Thank you and sorry about bothering you, I hope this can help.
Yeah there's something wrong with your install. Have you updated text-generation-webui to the latest version? Are you using one-click installer or manual installer? If manual install, make sure to git pull on both text-generation-webui and exllama, and to re-do pip3 install -r requirements.txt
in text-generation-webui
I did this inside a Colab:
!git clone https://github.com/oobabooga/text-generation-webui
%cd text-generation-webui
!pip install -r requirements.txt
and only If I want to use GPTQ-for-LLaMA I run this:
%mkdir /content/text-generation-webui/repositories/
%cd /content/text-generation-webui/repositories/
!git clone https://github.com/oobabooga/GPTQ-for-LLaMa.git -b cuda
%cd GPTQ-for-LLaMa
!pip install ninja
!pip install -r requirements.txt
!python setup_cuda.py install
And what about exllama? Did you install that? You need to install it before you use it
# in text-generation-webui directory
!mkdir repositories
!git clone https://github.com/turboderp/exllama repositories/exllama
!pip3 install -r repositories/exllama/requirements.txt
Yes, I installed also ExLLama, but the problem I've shown previously it doesn't happen only with it anyway. It happens also with the other loaders, such as AutoGPTQ.

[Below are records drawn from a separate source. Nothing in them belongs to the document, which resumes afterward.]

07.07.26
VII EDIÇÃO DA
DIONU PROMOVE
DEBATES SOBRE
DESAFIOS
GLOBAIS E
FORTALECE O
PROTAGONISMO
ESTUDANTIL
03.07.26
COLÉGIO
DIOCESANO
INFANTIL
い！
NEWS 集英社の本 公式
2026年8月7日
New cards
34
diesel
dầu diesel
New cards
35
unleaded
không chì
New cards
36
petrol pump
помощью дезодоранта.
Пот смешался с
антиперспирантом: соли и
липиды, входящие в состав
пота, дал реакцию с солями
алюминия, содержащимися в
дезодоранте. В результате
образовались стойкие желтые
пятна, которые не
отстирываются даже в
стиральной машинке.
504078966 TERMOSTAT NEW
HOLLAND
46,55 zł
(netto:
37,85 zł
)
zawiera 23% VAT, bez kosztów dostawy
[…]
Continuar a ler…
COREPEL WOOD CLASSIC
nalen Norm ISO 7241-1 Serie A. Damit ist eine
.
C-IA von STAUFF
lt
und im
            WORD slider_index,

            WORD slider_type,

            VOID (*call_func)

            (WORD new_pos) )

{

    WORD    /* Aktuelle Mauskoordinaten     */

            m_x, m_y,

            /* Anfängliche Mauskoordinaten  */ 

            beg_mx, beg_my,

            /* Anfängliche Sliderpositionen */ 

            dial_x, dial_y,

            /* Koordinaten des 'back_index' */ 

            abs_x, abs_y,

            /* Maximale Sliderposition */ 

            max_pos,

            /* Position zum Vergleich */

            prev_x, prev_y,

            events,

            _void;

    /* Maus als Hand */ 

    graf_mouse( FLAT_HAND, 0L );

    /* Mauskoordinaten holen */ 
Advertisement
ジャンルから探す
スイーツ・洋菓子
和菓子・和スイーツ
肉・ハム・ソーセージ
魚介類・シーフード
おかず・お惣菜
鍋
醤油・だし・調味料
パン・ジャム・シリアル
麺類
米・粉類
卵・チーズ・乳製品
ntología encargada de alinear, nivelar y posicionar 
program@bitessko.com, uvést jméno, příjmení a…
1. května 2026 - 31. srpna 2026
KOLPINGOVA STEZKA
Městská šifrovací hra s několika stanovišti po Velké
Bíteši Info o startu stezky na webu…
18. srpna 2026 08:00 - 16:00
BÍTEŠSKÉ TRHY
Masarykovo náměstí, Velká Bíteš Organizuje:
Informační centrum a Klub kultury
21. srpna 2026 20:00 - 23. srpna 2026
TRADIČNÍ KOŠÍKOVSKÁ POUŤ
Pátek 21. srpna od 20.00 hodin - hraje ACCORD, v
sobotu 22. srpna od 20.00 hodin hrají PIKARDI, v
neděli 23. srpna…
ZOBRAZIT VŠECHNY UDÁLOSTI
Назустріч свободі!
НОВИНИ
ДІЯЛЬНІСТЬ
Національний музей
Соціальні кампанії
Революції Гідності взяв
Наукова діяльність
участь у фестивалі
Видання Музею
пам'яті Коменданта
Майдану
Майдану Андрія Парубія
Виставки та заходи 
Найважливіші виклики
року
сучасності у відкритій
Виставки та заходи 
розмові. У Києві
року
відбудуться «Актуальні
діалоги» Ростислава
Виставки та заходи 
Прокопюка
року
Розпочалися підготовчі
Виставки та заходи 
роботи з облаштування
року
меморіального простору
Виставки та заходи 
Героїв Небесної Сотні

i always encounter this issue whenever I am not selecting the correct instruction template model. Nouse Hermes is compatible with Alpaca prompting. probably same with your problem.
i always encounter this issue whenever I am not selecting the correct instruction template model. Nouse Hermes is compatible with Alpaca prompting. probably same with your problem.
Just tried with Nous Hermes, using the colab code I put in the previous message and Alpaca instruction template and nothing changes.
I get this error:
I'm starting to think that I have something wrong with the installation of something.
Could you please provide me the code you use to do the whole process, from the installation to run the models?
i still use this same code in colab google
#@title 2. Install the Web UI & LLM
import os
import shutil
from IPython.display import clear_output
%cd /content/
!apt-get -y install -qq aria2
!git clone https://github.com/oobabooga/text-generation-webui
%cd /content/text-generation-webui
!pip install -r requirements.txt
!pip install -U gradio==3.28.3
!mkdir /content/text-generation-webui/repositories
%cd /content/text-generation-webui/repositories
!git clone -b cuda https://github.com/oobabooga/GPTQ-for-LLaMa.git
%cd GPTQ-for-LLaMa
!python setup_cuda.py install
%cd /content/text-generation-webui/extensions/api
!pip install -r requirements.txt
%cd /content/text-generation-webui
!python server.py --share --chat --api --public-api
Oh, that old CUDA version of GPTQ-for-LLaMA is no longer supported
Please use AutoGPTQ 0.3.1 or exllama. ExLlama is much faster, and that is the recommended option in text-generation-webui.
OK so it is working OK for you with ExLlama? That's fine then!
yes. working fine. thanks.
I found the problem, guys. The problem is in the value of "max_new_tokens". If you want to try, try to set it to 4096 and then send messages. The error will appear.
I also noticed that the greater the value the more distant from the context and confused is the response. This behaviour is clearly visible with values greater enough than 2048 and with models like Nous Hermes, Wizard LM and Dolphin.
It seems that LLaMA2-chat-GPTQ can handle it (meaning that it does not show those empty messages), but if you set an high value, it will forget the context (even the previous response) and send more confused responses.
Let me know if you can try it.
Ahh yeah, I've heard that - that's likely a bug in text-generation-webui or ExLlama I believe. Note this isn't directly related to the context of the model which is set on the Model screen. But yes I was told that if you let it generate more than 2K new tokens, it might not respond or might throw errors.